The hope is that it may also help humans infected with the flu, and potentially other causes of acute respiratory distress syndrome (ARDS) such as SARS-CoV-2 infection.

Specific cells in mice are less able to make key molecules after influenza invades the lungs, reducing their ability to produce a substance called surfactant that enables lungs to expand and contract. The shortage of surfactant is linked to ARDS, an illness so serious that it typically requires mechanical ventilation in an ICU.

Researchers bypassed the blocked process in mice by re-introducing the missing molecules alone or in combination as an injected or oral treatment. The results: normalized blood oxygen levels and reduced inflammation in mouse lungs—effects that could make a person well enough for hospital discharge.

"The most important and impressive thing in this study is the fact that we have benefits even when we treat late in the disease process. If we could develop a drug based on these findings, you could take somebody who's going to have to go on a ventilator and stop that completely," said Ian Davis, professor of veterinary biosciences at The Ohio State University and senior author of the study. "There's nothing out there now that can do this for ARDS that will bring them back to that degree, and certainly not for flu."

ARDS can also result from infections, cancer, trauma and many other ailments. Though this therapy has been tested in the context of the flu, Davis said its reliance on fixing a broken cell function in the host rather than killing the virus suggests it has potential to treat virtually any lung injury.

The study was published online recently in the American Journal of Respiratory Cell and Molecular Biology.

The experimental treatment consists of molecules known as liponucleotides, which are essential for making surfactant in the lungs. Davis analyzed lung cells from flu-infected mice and determined that the pathway to surfactant production was disrupted, with one of the two necessary liponucleotides completely undetectable.

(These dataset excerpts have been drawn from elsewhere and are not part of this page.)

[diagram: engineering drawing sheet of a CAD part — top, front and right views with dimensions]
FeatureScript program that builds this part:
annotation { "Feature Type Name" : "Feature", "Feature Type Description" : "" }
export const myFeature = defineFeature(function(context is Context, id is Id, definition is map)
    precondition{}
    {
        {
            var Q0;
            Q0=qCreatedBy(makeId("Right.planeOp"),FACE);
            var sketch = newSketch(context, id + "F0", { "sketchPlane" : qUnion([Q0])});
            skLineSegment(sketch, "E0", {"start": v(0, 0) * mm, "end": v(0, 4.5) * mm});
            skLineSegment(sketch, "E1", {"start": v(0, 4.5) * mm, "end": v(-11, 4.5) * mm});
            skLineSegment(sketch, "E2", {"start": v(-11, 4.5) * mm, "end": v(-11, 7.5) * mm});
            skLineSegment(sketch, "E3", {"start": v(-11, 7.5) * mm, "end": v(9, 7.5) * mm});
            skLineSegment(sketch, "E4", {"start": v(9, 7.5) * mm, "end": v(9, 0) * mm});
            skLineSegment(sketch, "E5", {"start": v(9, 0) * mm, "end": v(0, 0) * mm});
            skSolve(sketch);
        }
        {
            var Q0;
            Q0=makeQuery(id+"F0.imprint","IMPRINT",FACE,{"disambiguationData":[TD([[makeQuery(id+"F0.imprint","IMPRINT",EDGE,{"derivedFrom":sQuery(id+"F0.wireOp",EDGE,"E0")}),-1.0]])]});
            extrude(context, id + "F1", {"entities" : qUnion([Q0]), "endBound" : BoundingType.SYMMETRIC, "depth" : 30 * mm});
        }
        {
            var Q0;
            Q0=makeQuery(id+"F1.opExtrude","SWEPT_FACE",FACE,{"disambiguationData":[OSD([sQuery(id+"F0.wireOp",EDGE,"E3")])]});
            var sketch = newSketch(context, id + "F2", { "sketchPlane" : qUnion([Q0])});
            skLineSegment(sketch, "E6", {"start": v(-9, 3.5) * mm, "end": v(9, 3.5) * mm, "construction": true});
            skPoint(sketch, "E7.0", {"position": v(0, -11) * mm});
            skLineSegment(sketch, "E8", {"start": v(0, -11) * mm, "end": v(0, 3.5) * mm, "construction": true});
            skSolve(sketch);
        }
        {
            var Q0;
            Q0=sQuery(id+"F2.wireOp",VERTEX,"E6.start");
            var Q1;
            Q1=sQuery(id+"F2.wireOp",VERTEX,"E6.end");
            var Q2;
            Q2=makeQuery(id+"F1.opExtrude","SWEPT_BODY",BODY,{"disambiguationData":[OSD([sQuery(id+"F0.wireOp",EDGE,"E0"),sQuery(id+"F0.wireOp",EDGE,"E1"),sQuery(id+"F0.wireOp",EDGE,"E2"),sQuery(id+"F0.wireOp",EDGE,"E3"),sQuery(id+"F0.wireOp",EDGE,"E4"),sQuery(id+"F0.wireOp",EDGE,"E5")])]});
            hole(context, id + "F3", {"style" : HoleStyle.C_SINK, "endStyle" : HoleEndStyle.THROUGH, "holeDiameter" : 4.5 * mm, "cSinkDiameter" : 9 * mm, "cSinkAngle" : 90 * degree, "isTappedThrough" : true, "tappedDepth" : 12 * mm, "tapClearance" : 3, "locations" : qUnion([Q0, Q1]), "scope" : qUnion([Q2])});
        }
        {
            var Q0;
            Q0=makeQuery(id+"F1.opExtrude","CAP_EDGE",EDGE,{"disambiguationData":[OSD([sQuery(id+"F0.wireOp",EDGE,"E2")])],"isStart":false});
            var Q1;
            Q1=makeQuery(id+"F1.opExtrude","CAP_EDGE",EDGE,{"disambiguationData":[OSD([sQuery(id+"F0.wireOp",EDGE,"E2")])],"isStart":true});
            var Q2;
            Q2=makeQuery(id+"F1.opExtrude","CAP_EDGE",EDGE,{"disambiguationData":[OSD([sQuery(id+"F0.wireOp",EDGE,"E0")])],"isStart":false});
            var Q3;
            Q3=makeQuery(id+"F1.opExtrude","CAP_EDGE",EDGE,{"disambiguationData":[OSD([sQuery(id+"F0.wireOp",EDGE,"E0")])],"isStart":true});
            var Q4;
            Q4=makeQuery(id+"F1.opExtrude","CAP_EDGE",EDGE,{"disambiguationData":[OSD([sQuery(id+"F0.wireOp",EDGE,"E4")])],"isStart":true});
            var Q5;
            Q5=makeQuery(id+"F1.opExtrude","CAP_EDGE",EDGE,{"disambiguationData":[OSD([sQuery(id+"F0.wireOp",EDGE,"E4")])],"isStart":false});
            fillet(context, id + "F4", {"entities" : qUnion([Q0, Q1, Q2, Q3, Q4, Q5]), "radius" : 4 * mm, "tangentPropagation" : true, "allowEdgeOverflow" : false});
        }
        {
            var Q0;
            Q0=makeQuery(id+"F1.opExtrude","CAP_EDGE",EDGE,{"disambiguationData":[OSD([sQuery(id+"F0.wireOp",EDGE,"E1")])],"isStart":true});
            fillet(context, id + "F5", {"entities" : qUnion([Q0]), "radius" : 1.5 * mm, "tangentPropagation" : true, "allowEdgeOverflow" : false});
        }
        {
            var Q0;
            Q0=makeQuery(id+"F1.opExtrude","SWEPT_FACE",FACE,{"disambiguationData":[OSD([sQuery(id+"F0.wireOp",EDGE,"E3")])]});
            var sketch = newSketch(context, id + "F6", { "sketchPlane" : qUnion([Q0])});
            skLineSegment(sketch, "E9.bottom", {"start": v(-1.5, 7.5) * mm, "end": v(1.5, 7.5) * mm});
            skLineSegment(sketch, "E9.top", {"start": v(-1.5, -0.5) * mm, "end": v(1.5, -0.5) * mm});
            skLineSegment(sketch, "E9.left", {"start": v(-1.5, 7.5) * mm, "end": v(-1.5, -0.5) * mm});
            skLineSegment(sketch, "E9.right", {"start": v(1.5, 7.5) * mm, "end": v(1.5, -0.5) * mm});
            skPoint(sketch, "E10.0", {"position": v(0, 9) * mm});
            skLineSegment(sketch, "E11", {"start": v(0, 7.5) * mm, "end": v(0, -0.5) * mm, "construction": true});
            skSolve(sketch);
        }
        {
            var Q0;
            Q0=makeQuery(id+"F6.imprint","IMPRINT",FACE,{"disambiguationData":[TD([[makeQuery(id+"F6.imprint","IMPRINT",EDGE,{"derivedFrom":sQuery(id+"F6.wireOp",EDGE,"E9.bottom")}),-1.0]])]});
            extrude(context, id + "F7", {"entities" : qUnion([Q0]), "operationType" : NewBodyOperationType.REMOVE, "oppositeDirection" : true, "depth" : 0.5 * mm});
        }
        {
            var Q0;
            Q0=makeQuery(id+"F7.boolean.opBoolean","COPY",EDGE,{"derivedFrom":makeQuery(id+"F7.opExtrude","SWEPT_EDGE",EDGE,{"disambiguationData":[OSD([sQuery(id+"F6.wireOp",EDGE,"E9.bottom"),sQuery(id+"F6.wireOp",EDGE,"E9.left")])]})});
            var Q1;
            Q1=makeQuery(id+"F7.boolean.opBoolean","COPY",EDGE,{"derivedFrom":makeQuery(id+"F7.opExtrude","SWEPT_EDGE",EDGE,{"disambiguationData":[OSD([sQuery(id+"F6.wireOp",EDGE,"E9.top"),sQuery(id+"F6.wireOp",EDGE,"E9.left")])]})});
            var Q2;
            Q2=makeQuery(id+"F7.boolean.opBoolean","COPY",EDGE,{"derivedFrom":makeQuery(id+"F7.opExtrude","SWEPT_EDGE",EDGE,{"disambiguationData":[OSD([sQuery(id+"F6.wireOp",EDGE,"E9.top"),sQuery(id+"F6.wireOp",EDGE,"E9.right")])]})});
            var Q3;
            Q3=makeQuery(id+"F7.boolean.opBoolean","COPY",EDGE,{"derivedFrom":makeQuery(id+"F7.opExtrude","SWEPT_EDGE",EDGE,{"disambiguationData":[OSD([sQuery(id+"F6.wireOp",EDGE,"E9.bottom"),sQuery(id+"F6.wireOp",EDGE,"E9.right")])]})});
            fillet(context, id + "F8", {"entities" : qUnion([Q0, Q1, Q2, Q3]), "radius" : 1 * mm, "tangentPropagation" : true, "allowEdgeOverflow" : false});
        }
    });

"The thinking before was that the reason there was less surfactant in mice with flu-related ARDS was because cells are dying. This defect is in some ways better—if cells are dying, there's not much you can do, but if there's a problem with the cell's metabolism, maybe you can fix it," Davis said.

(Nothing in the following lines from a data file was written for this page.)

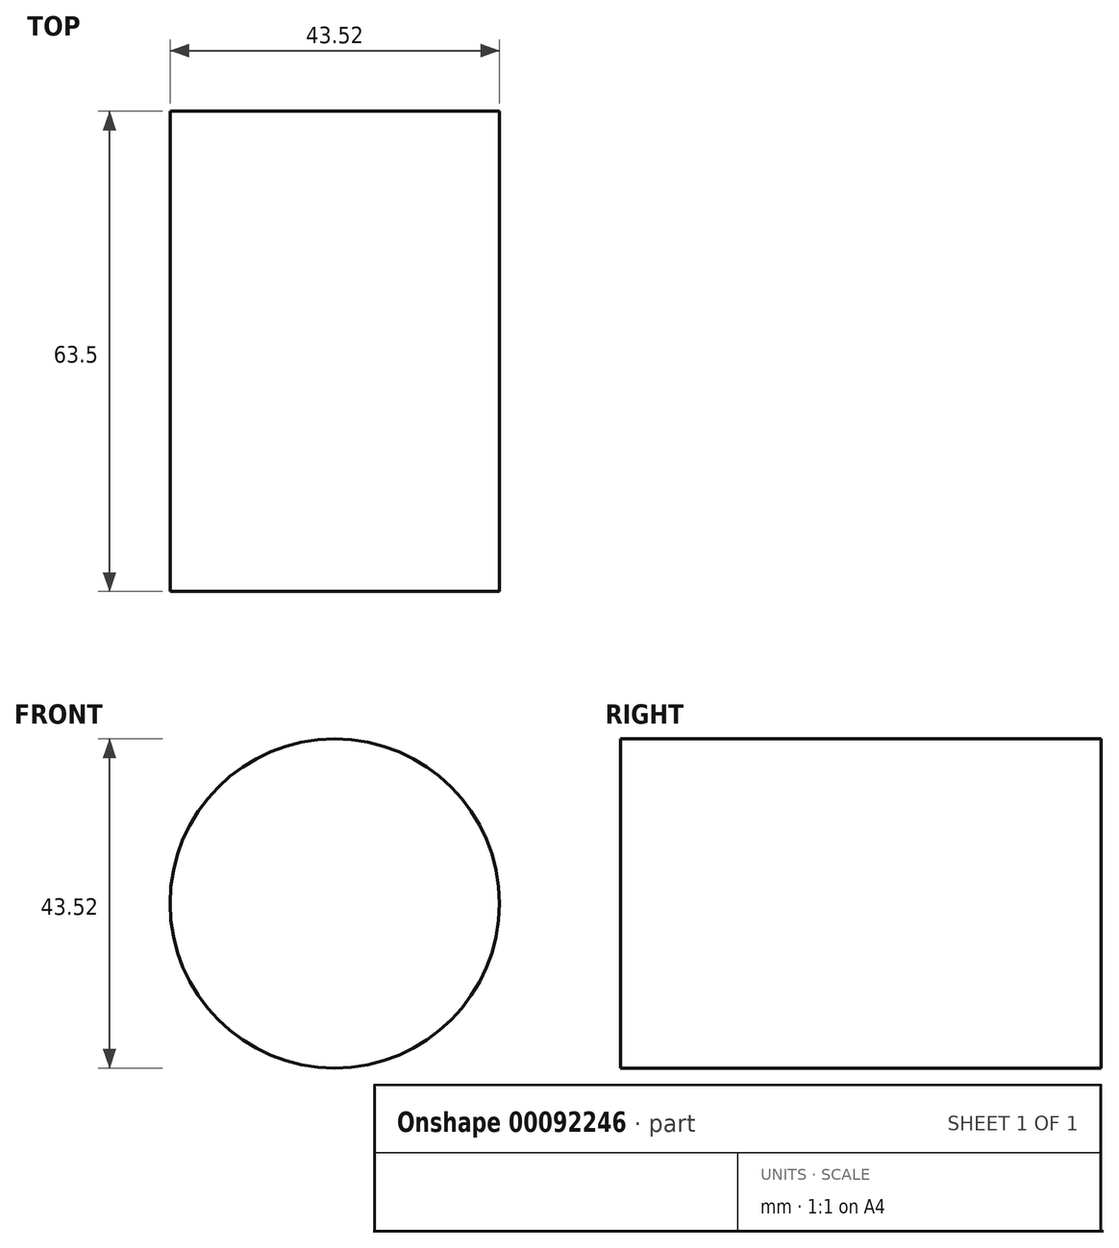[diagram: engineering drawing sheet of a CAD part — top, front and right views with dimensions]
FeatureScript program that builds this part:
annotation { "Feature Type Name" : "Feature", "Feature Type Description" : "" }
export const myFeature = defineFeature(function(context is Context, id is Id, definition is map)
    precondition{}
    {
        {
            var Q0;
            Q0=qCreatedBy(makeId("Front.planeOp"),FACE);
            var sketch = newSketch(context, id + "F0", { "sketchPlane" : qUnion([Q0])});
            skCircle(sketch, "E0", {"center": v(-41.94, 62.7) * mm, "radius": 21.76 * mm});
            skSolve(sketch);
        }
        {
            var Q0;
            Q0=sQuery(id+"F0.wireOp",EDGE,"E0");
            extrude(context, id + "F1", {"bodyType" : ToolBodyType.SURFACE, "surfaceEntities" : qUnion([Q0]), "depth" : 63.5 * mm});
        }
    });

And fix it—in mice—he did, developing therapies containing the missing liponucleotide molecule alone or combined with one or two others.

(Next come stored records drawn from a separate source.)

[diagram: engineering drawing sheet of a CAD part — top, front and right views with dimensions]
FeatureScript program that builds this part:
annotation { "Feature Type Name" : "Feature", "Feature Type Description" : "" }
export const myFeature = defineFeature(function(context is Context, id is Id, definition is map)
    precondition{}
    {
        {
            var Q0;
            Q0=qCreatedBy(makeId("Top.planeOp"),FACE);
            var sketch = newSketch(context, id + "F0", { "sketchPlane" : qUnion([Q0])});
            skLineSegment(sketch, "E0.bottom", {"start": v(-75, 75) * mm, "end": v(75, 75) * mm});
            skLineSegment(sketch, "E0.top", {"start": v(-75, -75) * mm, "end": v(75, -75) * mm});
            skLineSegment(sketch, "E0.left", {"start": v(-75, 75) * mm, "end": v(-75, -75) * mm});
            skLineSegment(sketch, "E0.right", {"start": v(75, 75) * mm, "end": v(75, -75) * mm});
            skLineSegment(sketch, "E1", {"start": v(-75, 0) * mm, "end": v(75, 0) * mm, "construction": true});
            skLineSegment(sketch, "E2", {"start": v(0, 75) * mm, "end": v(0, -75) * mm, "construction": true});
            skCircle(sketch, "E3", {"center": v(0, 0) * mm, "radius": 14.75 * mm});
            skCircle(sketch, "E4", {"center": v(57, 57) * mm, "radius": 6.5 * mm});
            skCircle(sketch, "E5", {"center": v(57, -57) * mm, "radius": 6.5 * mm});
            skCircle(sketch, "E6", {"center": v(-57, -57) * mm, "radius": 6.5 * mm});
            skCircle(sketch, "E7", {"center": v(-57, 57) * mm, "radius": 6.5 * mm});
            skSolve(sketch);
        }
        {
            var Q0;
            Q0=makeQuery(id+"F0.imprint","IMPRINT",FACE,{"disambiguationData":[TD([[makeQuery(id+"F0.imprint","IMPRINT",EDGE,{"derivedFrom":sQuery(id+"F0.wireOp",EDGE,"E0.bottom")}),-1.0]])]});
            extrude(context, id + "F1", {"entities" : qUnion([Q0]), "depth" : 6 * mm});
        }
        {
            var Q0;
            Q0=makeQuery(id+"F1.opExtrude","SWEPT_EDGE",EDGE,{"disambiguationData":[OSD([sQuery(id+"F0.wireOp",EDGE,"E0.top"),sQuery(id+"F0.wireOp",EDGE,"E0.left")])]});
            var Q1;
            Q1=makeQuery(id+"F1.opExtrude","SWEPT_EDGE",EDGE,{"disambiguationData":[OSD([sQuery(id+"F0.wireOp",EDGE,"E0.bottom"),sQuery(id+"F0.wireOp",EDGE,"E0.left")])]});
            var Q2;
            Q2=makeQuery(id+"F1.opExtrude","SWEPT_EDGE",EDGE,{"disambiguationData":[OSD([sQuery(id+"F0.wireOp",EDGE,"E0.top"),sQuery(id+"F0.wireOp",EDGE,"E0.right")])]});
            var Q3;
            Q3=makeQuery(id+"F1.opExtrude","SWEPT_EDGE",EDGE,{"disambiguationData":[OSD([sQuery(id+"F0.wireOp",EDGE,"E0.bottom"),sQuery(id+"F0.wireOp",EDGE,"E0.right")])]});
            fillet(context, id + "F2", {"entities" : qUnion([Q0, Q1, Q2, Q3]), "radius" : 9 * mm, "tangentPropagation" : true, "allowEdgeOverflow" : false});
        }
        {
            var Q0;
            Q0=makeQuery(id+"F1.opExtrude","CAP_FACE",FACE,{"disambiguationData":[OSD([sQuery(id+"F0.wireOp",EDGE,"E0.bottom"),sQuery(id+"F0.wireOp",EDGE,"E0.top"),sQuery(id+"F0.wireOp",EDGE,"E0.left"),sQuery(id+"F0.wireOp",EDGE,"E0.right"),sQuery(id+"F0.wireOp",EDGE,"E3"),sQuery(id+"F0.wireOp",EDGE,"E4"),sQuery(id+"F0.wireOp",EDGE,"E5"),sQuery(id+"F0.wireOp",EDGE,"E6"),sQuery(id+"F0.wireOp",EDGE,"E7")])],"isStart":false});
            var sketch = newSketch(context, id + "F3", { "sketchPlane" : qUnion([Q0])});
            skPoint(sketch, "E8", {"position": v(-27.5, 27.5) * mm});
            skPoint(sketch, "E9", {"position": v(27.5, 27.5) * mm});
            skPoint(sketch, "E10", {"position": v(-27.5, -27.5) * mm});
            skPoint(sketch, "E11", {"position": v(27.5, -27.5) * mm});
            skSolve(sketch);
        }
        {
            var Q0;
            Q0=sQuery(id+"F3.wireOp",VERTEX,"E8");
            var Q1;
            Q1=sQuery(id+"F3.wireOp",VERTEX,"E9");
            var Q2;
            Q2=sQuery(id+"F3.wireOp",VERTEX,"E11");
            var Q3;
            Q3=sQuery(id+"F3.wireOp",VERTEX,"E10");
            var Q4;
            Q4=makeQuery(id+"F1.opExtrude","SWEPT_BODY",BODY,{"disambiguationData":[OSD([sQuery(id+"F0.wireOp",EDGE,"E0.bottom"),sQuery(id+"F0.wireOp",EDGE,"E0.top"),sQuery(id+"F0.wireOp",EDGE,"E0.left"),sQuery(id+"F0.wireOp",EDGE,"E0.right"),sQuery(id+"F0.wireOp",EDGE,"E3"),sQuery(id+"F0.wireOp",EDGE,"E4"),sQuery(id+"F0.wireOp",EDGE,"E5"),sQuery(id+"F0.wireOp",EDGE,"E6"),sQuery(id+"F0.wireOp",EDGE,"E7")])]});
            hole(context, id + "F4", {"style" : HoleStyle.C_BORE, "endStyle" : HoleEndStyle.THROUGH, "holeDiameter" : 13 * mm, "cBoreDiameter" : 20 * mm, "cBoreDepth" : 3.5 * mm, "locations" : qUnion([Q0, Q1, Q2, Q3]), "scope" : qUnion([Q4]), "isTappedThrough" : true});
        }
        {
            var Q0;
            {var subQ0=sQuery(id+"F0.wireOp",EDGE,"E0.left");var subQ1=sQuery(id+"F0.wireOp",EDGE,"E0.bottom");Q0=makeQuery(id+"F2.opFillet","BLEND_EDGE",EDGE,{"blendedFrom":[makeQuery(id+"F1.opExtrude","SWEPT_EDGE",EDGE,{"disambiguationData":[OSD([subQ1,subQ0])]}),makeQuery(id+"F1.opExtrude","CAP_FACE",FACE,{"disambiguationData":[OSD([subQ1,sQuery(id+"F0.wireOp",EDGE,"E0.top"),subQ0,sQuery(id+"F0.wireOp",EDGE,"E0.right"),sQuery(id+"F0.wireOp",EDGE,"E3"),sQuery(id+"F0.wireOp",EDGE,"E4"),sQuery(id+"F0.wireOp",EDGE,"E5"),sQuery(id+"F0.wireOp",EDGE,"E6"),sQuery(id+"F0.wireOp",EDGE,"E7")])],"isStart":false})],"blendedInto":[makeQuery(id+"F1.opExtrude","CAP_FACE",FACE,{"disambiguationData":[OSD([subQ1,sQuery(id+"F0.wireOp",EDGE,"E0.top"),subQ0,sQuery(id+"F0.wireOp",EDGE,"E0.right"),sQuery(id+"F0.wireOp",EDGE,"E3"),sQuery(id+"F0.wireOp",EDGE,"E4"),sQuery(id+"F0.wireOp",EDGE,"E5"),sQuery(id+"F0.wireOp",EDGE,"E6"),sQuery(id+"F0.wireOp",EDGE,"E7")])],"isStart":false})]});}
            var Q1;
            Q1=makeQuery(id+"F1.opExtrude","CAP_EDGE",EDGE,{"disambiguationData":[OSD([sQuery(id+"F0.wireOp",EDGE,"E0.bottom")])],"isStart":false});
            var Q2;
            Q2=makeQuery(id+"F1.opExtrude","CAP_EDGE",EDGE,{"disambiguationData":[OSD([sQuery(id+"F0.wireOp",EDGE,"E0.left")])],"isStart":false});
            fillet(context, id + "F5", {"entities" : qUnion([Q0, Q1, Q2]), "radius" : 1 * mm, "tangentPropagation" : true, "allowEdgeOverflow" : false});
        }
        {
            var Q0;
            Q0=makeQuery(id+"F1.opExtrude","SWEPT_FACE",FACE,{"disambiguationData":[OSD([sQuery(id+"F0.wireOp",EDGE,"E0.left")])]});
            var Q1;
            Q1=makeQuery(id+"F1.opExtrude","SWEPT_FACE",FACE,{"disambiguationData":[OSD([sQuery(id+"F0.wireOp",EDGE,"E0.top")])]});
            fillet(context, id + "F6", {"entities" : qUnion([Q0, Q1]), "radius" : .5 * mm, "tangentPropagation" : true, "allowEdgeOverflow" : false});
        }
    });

Davis and colleagues inoculated mice with high doses of H1N1 influenza and then treated some mice with liponucleotides once daily for five days and others just a single time five days after exposure. The mice receiving daily treatment were protected from getting seriously ill, and the very sick mice treated on the fifth day, whose severe blood-oxygen loss and lung inflammation had cause ARDS, showed significant improvement.

"Obviously that's what you need in someone with severe influenza—we want to take someone who is already in the ICU and help them get out faster, or head going to the ICU off at the pass," Davis said.

Liponucleotides don't kill the flu virus—which is the point.

"I've always been interested in finding new therapies to treat lung injury," he said. "The problem with anti-viral drugs is you probably need a different drug for every virus. Also, many viruses can quickly mutate to become resistant to these drugs.

"Our approach is to fix the patient. Once the virus has caused the injury—the inflammation—it doesn't really matter if it stays or goes away."

There's still a lot to learn. The agents have a strong anti-inflammatory effect, but don't fully restore the surfactant-production process—and Davis isn't sure why that is. Studies so far have been based on findings in a single type of lung cell, but the scientists haven't confirmed that those cells are the ones responding to the therapy—any number of other cells in the immune system, blood vessels or heart could also play a role.

Despite the unknowns, Davis said that because the missing liponucleotides naturally exist in mammals, including humans, they are considered safe and unlikely to cause side effects, even if they go unused in the body.